Prof. Thomas A. Bauer: That is what I just was mentioning: I thought within and through that project on sustainability communication AJC as a well-recognized institution of journalism education, could focus on environmental or climate journalism – giving the profession a specification on the one hand and changing the character of journalism from a top-down or one- to many model of public interaction to a model of moderation – meaning to produce news from a social media-related focus group model. Trying and experiencing such a model and finding by that an effective communication focusing on sustainability could become an outstanding and unique “selling” position. Through and by the structural change of journalism, mirroring the development of the society (as all over) in Vietnam could brighten the horizon of future of journalism.

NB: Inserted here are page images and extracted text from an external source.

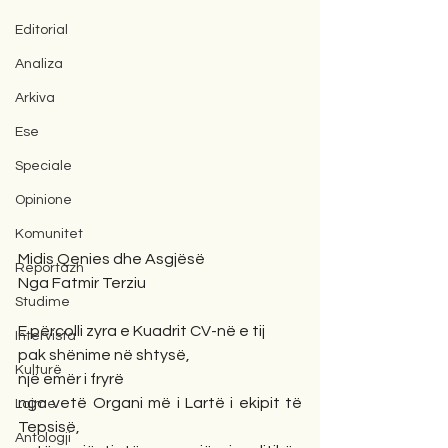
Editorial
Analiza
Arkiva
Ese
Speciale
Opinione
Komunitet
Midis Qenies dhe Asgjësë 
Reportazh
Nga Fatmir Terziu
Studime
E përcolli zyra e Kuadrit CV-në e tij
Intervista
pak shënime në shtysë,
Kulturë
një emër i fryrë
nga vetë Organi më i Lartë i ekipit të 
Lajme
Tepsisë,
Antologji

In the past, in the 1972s, when you were a student, you and some other Austrian and European intellectuals, such as Dr. Peter Jankowitsch, President of the Austrian Friendship Association, Austrian President Heinz Fischer, and others, used to go down the streets to protest the Vietnam War, which was reported in many newspapers in Austria and Europe, and it put pressure on the Austrian government and three other European countries at the time to sign recognition of Vietnam's independence (prior to Vietnam's independence). Do you still continue that love for Vietnam?

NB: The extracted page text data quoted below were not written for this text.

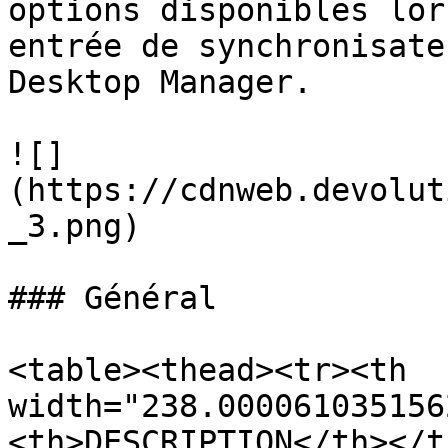
options disponibles lor
entrée de synchronisate
Desktop Manager.

![]
(https://cdnweb.devolut
_3.png)

### Général

<table><thead><tr><th 
width="238.000061035156
<th>DESCRIPTION</th></t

Prof. Thomas A. Bauer: No doubt about it! Yes, when I was a communication student in Salzburg, together with the at that time famous futurist philosopher Robert Jungk, first time I got notion of Vietnam. The love today has other, new motifs: people, culture and the tangible desire of smooth change.
There is no denying the importance of the media in promoting friendship between Vietnam and Austria in the past, and this year marks the 50th anniversary of the establishment of Austria-Vietnam diplomatic relations, so according to you, how influential do you believe the media and journalism will be in future diplomacy between Vietnam and Austria, Europe?

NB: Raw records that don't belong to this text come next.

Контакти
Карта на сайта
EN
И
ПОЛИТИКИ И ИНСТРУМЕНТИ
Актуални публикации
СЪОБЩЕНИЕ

Prof. Thomas A. Bauer: Maybe the culture of social media conversation will - beyond formal bonding between the countries – establish new constellations of communication, interaction and collaboration. The formal diplomacy will for sure will work, but maybe more in the interests of the power of institutions, organizations and political programs. Next to such an institutional program of diplomacy, the global social media network is on the way to build communities (social bodies) with no, or at least less notice or attention of nationality. So much important formal politics and policies for the welfare of a society might be, so much publicly relevant those new voluntary and volatile communities will be. Saying that means: we all – communication scientists - should pay more attention to those emerging models of social practice. Is another field to be remarked by journalism-related institutes.
Prof. Thomas A. Bauer and AJC family
Professor, on the occasion of the Academy of Journalism and Communication's 60th anniversary and the 50th anniversary of the establishment of Austrian-Vietnamese diplomatic relations, what message do you want to deliver to the next generation of lecturers, scientists, young journalists, and all of Vietnamese and Austrian people?
Prof. Thomas A. Bauer: The times we are facing now say clear: we are overhanding to a next generation an extremely complicated world. It is the task of science to face that complexity as a chance of change, not reducing the complexity, but searching for its meaning and for the mindset a next generation needs to own in order to find a model of social order that is able to be accepted as an interpretation of sense of sociability. Communication studies need for that much more philosophy (philosophical models of interpretation) than we are using now so far: For the next 60 years of AJC, there is more to think than we do and there is more to do than we think: I do love AJC.